Nonostante questi ostacoli, Mattei andò avanti con una determinazione instancabile. Le sue connessioni politiche attraverso vari partiti, coltivate durante i suoi giorni partigiani, e la sua capacità di galvanizzare il sostegno pubblico e politico attorno alla visione dell'indipendenza energetica nazionale furono strumentali.

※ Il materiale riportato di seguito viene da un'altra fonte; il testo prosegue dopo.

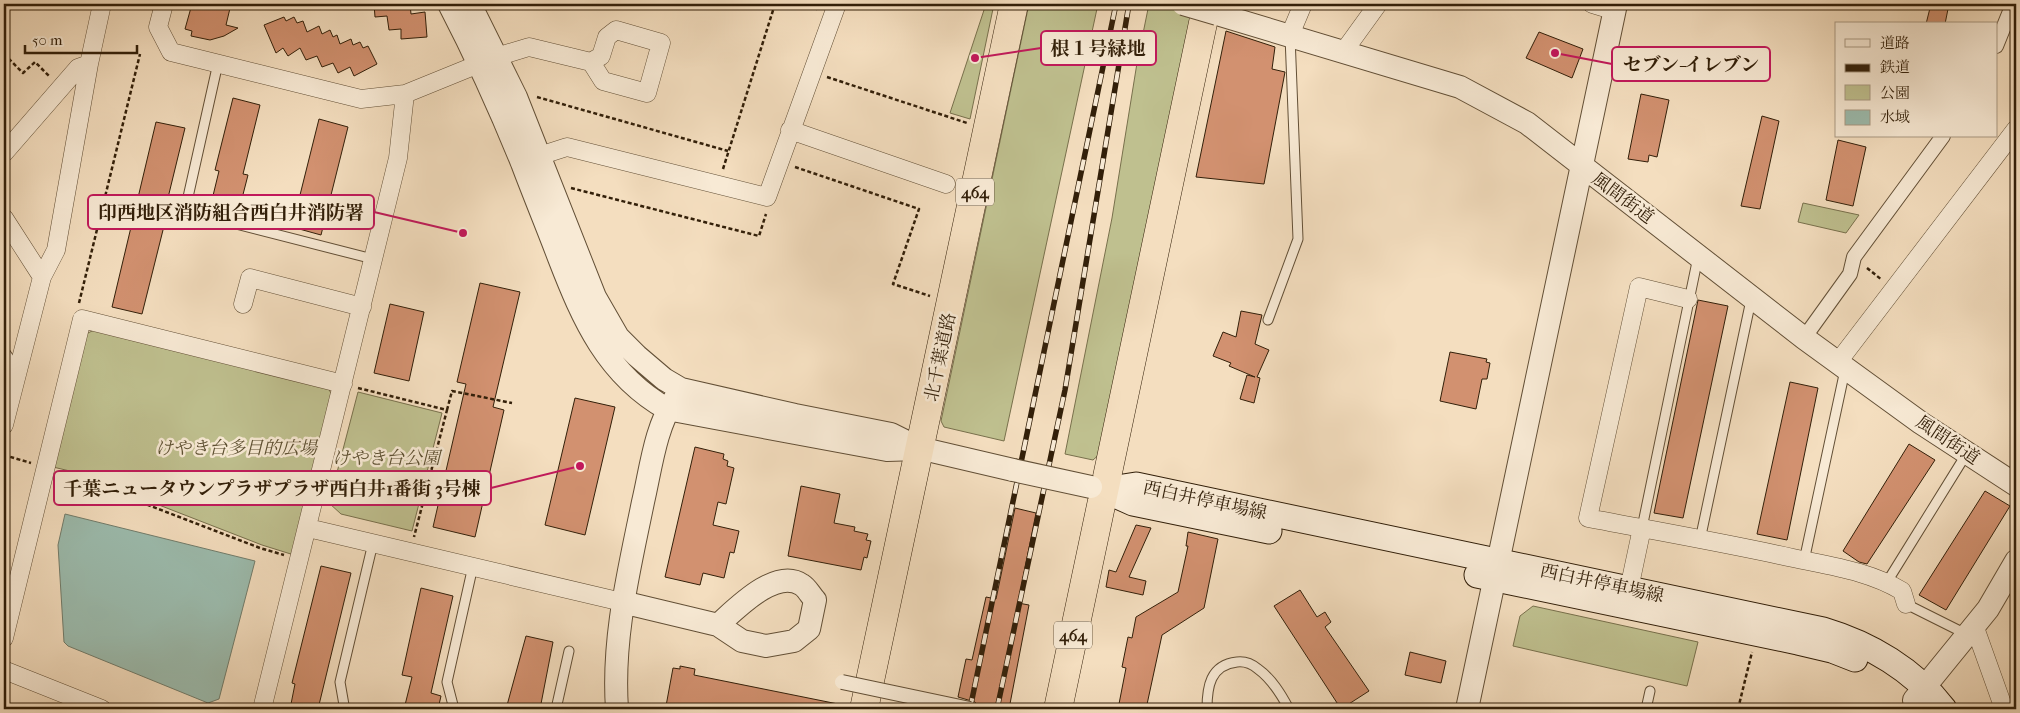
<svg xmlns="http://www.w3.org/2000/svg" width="2020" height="713" font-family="'IM FELL French Canon','Noto Serif JP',serif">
	<rect width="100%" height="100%" fill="#f4debf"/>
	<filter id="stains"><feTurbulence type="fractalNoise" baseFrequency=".004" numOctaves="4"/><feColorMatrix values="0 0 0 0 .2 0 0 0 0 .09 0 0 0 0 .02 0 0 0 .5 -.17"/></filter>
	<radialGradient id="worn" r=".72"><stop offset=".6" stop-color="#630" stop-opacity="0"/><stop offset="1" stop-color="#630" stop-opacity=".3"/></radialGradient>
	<!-- green -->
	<path fill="#bfc08f" stroke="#78704c" d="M986 4H994L970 119 950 113Z
		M1029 4H1098L1004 441 944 427 941 421Z
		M1149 4H1196L1102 452 1093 460 1065 454 1112 218 1137 63Z
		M1803 203 1859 215 1846 233 1798 222Z
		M96 329 328 387 333 398 294 555 262 545 74 472 53 467 86 334Z
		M358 392 442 413 412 531 341 514 329 503Z
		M1533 606 1698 642 1687 686 1513 646 1520 616Z"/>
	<!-- water -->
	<path fill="#9cbcae" stroke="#727d6c" d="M65 514 255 561 219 699 208 703 68 646 64 642 58 545Z"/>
	<!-- building -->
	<path fill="#d29170" stroke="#321f09" d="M192 4H231L226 25 238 28 224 36 210 40 191 36 192 31 185 29Z
		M374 4H410L411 14 425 12 427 37 401 39V29L389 30 387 16 375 17Z
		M1931 4H1949L1945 24H1926Z
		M284 17 286 21 294 17 297 23 303 21 307 32 319 26 322 34 330 30 333 37 337 35 340 44 351 39 353 45 360 42 363 48 368 46 377 64 354 76 350 67 338 73 333 63 322 67 317 56 306 60 300 48 288 56 283 48 276 53 264 25Z
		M1226 31 1275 47 1272 69 1285 72 1264 184 1196 177Z
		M1539 32 1583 49 1572 78 1526 58Z
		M1641 94 1669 100 1657 157 1649 155 1648 162 1628 159Z
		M233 98 260 105 243 174 248 175 238 214 210 208 219 171 215 170Z
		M1762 116 1779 121 1760 209 1741 206Z
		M319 119 348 127 321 235 292 227Z
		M156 122 185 128 165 210H168L142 314 112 307Z
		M1838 140 1866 147 1853 206 1826 200Z
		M480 283 520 292 493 407 504 410 475 537 433 527 466 384 457 382Z
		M1698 300 1728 306 1683 518 1654 513Z
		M390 304 424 312 409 381 374 373Z
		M1241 311 1262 315 1255 344 1269 350 1257 377 1260 378 1254 403 1240 399 1247 375 1255 377 1229 366 1231 363 1213 356 1223 332 1236 337Z
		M1450 352 1487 359 1486 362 1490 363 1487 379H1482L1476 409 1440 401Z
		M1790 382 1818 388 1787 540 1757 534Z
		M575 398 615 407 585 535 545 525Z
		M1909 444 1935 460 1867 564 1859 562 1843 551Z
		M695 447 724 454 723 459 728 461 727 466 734 468 726 504 718 502 713 525 739 531 734 553 730 552 724 578 703 573 700 585 665 577Z
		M801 486 840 494 834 523 855 527 854 531 868 534 866 540 871 541 867 558 864 557 861 570 788 556Z
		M1985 491 2010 506 1946 610 1919 595Z
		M1015 508 1036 513 1018 603 1029 605 1009 709H979L975 702 958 697 966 659 972 660 986 597 996 599Z
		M1136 525 1151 528 1129 577 1146 581 1143 595 1106 587 1109 570 1116 572Z
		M1188 532 1218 539 1204 608 1162 635 1146 709H1118L1126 668 1122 667 1128 637 1132 638 1136 617 1178 592 1188 546H1186Z
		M321 566 351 573 318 709H290L295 684 292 683Z
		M421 588 453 596 431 693 441 696 438 709H404L412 677 402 675Z
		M1300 590 1317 617 1325 612 1331 622 1325 627 1369 691 1341 709 1274 606Z
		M526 636 553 642 540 709H506Z
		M1410 652 1446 661 1441 683 1405 675Z
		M680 666 695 669 694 675 838 704 837 709H759L737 705 736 709H681L666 706 673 668 680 669Z"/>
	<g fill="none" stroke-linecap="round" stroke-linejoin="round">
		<!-- service casing -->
		<g stroke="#624f36" stroke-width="11">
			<path id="service" d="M218 63 186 206 189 212 373 259
				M1268 320 1298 239 1290 36
				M4 351 17 369
				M1642 528 1698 257
				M1700 540 1751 300
				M1804 561 1845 370
				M1887 582 1967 453
				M1906 604 1966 634
				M343 709 344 705 340 682 373 543
				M454 709 447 682 473 566
				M556 709 569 651
				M1207 709C1207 687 1210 665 1237 662 1245 661 1252 664 1258 669 1272 679 1281 694 1289 709
				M1646 709 1650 691"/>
		</g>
		<!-- pedestrian casing -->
		<g stroke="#624f36" stroke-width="16">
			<path id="pedestrian" d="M1996 46 2013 4
				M1804 338 1850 274 1854 257 1943 136"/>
		</g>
		<!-- minor casing -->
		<g stroke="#624f36" stroke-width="19">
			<path id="minor" d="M164 4 158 27 171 52 361 99 405 94 496 57 529 47 591 62 601 56 607 37 616 30 661 43 647 93 603 81 591 62
				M1592 4 1615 11
				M1290 35 1303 4
				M1344 51 1378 4
				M790 130 946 184
				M4 153 78 68 89 64
				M539 156 567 147 767 197 837 4
				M4 218 42 277
				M1688 299 1639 287 1588 518C1656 531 1725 543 1793 558 1830 566 1869 571 1902 591L1906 604
				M243 304 250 278 362 307
				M1838 362 2016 129
				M4 425 42 277 56 250 89 64 102 4
				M308 528 622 602
				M1629 589 1642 528
				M1974 625 2004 709
				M4 638 82 319 343 384
				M4 670 102 709
				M262 709 398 158 405 94"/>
		</g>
		<!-- tertiary casing -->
		<g stroke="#624f36" stroke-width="24">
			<path id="tertiary" d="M449 4C476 56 500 109 522 163 534 195 547 226 559 258 583 320 607 375 667 409L887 450 918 449
				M470 4 516 97 595 297 618 337 637 356 664 379 681 389 795 415 891 434 919 448 1013 470
				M1217 14 1460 87 1527 123 1804 338 1921 423 2016 485
				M622 602 718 625 742 641 766 646 794 641 809 629 815 600C811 596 807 588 802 585 776 567 736 609 718 625
				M1914 700 1988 609 2016 561
				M617 709C612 638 629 571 643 502 651 468 655 428 675 398
				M1467 709 1616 4"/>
		</g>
		<!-- secondary casing -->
		<g stroke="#321f09" stroke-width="27">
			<path id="secondary" d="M1104 490 1136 485 1823 630C1870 644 1914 670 1944 709
				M1104 490 1133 503 1269 531
				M1477 575 1798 642 1832 650 1855 659"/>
		</g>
		<!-- trunk casing -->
		<g stroke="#321f09" stroke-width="29">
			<path id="trunk" d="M864 709 1014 4
				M1058 709 1207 4"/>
		</g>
		<!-- path -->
		<path stroke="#321f09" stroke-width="2.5" stroke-dasharray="4 2.5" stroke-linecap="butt" d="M801 4 817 9
			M4 54 23 73 35 62 49 76
			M827 77 967 123
			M537 97 728 151
			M795 167 919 209 893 284 930 296
			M723 169 775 4
			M571 188 759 236 766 214
			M1867 268 1882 280
			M79 303 140 54
			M358 388 447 410 414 537
			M447 410 452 391 512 403
			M4 455 31 463
			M62 472 260 548 284 555
			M1738 709 1752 652"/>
		<!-- service -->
		<use href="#service" stroke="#f8ead5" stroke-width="9"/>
		<!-- pedestrian -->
		<use href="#pedestrian" stroke="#f8ead5" stroke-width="14"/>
		<!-- minor -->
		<use href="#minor" stroke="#f8ead5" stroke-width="18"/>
		<!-- tertiary -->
		<use href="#tertiary" stroke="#f8ead5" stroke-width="22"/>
		<!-- secondary -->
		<use href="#secondary" stroke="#f8ead5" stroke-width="25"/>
		<!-- trunk -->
		<use href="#trunk" stroke="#f4debf" stroke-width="28"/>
		<!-- rail casing -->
		<g stroke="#321f09" stroke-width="5.5">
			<path id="rail" d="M970 709 1116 4
				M997 709 1065 390 1129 4"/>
		</g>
		<!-- rail -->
		<use href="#rail" stroke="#f8ead5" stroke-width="4" stroke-dasharray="11" stroke-linecap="butt"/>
		<!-- pedestrian-bridge casing -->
		<g stroke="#624f36" stroke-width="16" stroke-linecap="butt">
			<path id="pedestrian-bridge" d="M842 682 970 709"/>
		</g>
		<!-- tertiary-bridge casing -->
		<g stroke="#624f36" stroke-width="24" stroke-linecap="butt">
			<path id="tertiary-bridge" d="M1183 4 1217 14
				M1013 470 1091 487"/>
		</g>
		<!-- pedestrian-bridge -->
		<use href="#pedestrian-bridge" stroke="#f8ead5" stroke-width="14"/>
		<!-- tertiary-bridge -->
		<use href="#tertiary-bridge" stroke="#f8ead5" stroke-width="22"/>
	</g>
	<g text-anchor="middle" stroke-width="5" stroke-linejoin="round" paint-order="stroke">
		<!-- shield labels -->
		<g fill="#f8ead5" stroke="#6d5c46" stroke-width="1">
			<rect x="956" y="178.5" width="38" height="27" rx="4"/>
			<rect x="1054" y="621.5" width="38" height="27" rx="4"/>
		</g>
		<g font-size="16" font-weight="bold" fill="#321f09">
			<text x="975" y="198">464</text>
			<text x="1073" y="641">464</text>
		</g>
		<!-- street labels -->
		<g font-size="18" fill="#321f09" stroke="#f8ead5">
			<text transform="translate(1623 198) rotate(37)" y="6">風間街道</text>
			<text transform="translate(940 357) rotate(-78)" y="6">北千葉道路</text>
			<text transform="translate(1948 440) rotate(34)" y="6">風間街道</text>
			<text transform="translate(1205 500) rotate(12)" y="6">西白井停車場線</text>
			<text transform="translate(1602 583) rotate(12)" y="6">西白井停車場線</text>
		</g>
		<!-- park labels -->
		<g font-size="18" font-style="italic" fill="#5c4f31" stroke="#f8ead5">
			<text x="236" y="454">けやき台多目的広場</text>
			<text x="386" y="464">けやき台公園</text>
		</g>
	</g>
	<!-- callouts -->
	<path fill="none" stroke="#c2185b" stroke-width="2" d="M975 58L1041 48M1555 53L1612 64M463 233L374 212M580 466L491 488"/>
	<g fill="#c2185b" stroke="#f8ead5" stroke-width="2">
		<circle cx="975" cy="58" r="5"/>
		<circle cx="1555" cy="53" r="5"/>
		<circle cx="463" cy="233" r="5"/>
		<circle cx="580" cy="466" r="5"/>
	</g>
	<g fill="#f8ead5" stroke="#c2185b" stroke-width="2">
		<rect x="1041" y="31" width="115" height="34" rx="5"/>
		<rect x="1612" y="47" width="158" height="34" rx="5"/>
		<rect x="88" y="195" width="286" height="34" rx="5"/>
		<rect x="54" y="471" width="437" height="34" rx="5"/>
	</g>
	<g font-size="19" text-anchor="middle" font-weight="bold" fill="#321f09">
		<text x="1098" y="55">根１号緑地</text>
		<text x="1691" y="71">セブン-イレブン</text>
		<text x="231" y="219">印西地区消防組合西白井消防署</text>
		<text x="272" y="495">千葉ニュータウンプラザプラザ西白井1番街 3号棟</text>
	</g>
	<!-- margin -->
	<rect width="2020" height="713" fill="none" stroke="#f4debf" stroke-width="20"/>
	<rect x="5" y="5" width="2010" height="703" fill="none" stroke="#321f09" stroke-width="2.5"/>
	<rect x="10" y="10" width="2000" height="693" fill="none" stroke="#321f09"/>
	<!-- legend -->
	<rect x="1835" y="22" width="162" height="115" fill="#f8ead5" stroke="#a99983"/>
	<rect x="1845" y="39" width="25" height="8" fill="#f8ead5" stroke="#a99983"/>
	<text x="1880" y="48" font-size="15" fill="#321f09">道路</text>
	<rect x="1845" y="64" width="25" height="8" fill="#321f09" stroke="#a99983"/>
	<text x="1880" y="72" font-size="15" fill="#321f09">鉄道</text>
	<rect x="1845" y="85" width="25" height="15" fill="#bfc08f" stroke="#a99983"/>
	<text x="1880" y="98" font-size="15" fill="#321f09">公園</text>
	<rect x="1845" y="110" width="25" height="15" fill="#9cbcae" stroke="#a99983"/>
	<text x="1880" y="122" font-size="15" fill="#321f09">水域</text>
	<!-- scale -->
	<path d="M25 45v8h112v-8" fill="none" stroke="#321f09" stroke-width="2.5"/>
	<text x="32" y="45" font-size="15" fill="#321f09" stroke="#f8ead5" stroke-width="4" paint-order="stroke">50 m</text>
	<rect width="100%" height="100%" filter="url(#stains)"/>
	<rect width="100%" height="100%" fill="url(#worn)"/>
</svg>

Sostenne le perforazioni e i sondaggi geologici che alla fine confermarono significative riserve di gas naturale nella Valle del Po, nel Nord Italia. La prima grande scoperta, Caviaga, fu fatta nel 1944 (sebbene il suo pieno potenziale fosse realizzato sotto Mattei), seguita dal cruciale giacimento di Cortemaggiore nel 1949, che si rivelò sostanziale. Queste scoperte, con riserve stimate in miliardi di metri cubi, fornirono una dimostrazione tangibile del potenziale di AGIP e rafforzarono gli argomenti di Mattei per una strategia energetica robusta e sostenuta dallo stato. Il gas della Valle del Po permise all'Italia di ridurre significativamente la sua dipendenza da carbone e petrolio importati, fornendo una fonte energetica domestica per le industrie del nord Italia e ampliando rapidamente la rete nazionale di gasdotti gestita da SNAM (Società Nazionale Metanodotti), che faceva anche parte della costellazione di aziende di AGIP.

Il culmine di questi sforzi, e la formalizzazione della visione di Mattei, avvenne nel 1953. Attraverso il Decreto Legislativo n. 220, diverse aziende statali operanti nel settore energetico furono consolidate sotto un'unica entità unificata: Ente Nazionale Idrocarburi, o Eni. Questo atto stabilì ufficialmente Eni come una holding statale, incaricata di coordinare tutte le attività pubbliche nel settore degli idrocarburi. I principali componenti fusi in Eni includevano: AGIP, responsabile per l'esplorazione, la produzione e la distribuzione (che possedeva il marchio "cane a sei zampe" per le sue stazioni di servizio); SNAM, che possedeva e gestiva la crescente rete di gasdotti critica per la distribuzione del gas della Valle del Po; e ANIC (Azienda Nazionale Idrogenazione Combustibili), focalizzata sulla raffinazione e produzione chimica. Questa consolidazione segnò un momento cruciale, trasformando una raccolta di beni statali disparati, con una forza lavoro combinata di circa 10.000 dipendenti e ricavi modesti, in una potente forza centralmente diretta pronta a rimodellare il panorama energetico dell'Italia e a sfidare audacemente l'ordine petrolifero globale. Il capitale iniziale di Eni fu fissato a 10 miliardi di lire, una somma significativa per l'epoca, a testimonianza dell'impegno dello stato verso la strategia ambiziosa di Mattei.